Как это так несообразность может служить вернейшим признаком истины? Это что-то вроде тертуллиановского “верю, потому что это бессмыслица”. Однако Толстой прав, но прав не вообще, а лишь в том случае, когда имеется в виду болезненно-чуткая и напряженно-впечатлительная натура, то есть такая, которую Достоевский метко назвал “фантастической”.

Никакого противоречия в такой психологической несообразности нет. Представьте себе на самом деле, что вы идете ночью по незнакомому лесу, идете в одиночку и чего-то ежеминутно ожидаете. Страх и ожидание делают вашу впечатлительность значительно повышенной. Вы видите так, как никогда прежде не видели в темноте, слышите так, как не слышали никогда раньше; вы как будто различаете даже шум от упавшего на землю древесного листа или шуршанье ползущего насекомого.
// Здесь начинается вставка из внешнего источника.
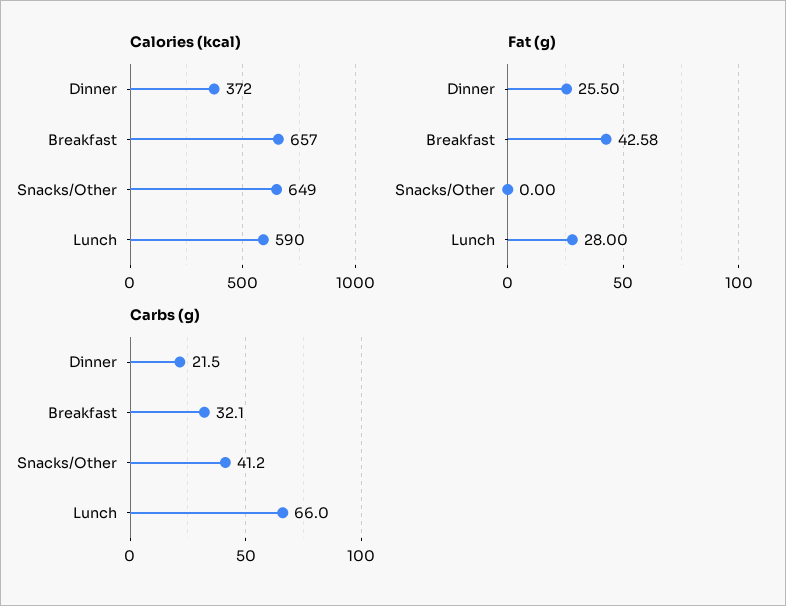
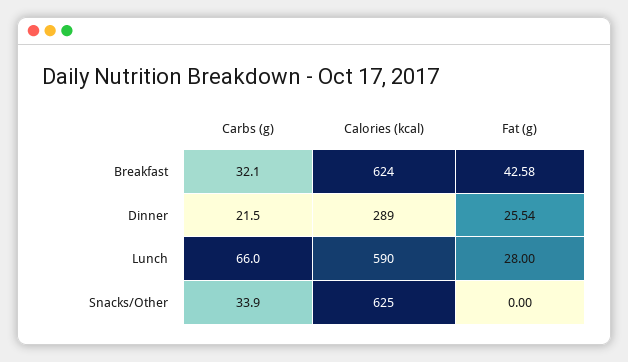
Calories (kcal), Dinner: 372 -> 289
Calories (kcal), Breakfast: 657 -> 624
Calories (kcal), Snacks/Other: 649 -> 625
Fat (g), Dinner: 25.5 -> 25.54
Carbs (g), Snacks/Other: 41.2 -> 33.9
Но эта-то чуткость, эта-то тонкость слуха и проницательность зрения и обманывают вас. Вы сознаете себя окруженным всякими ужасами, которых нет, потому что мозг ваш ежеминутно получает преувеличенные представления о внешнем мире. Чтобы красивая рука не стала безобразной в ваших глазах, не надо рассматривать ее в лупу; чтобы жизнь не оттолкнула вас от себя, не измучила бы вас, не надо слишком близко в нее всматриваться. Так говорит благоразумие, то есть последнее, чего слушаются выдающиеся натуры.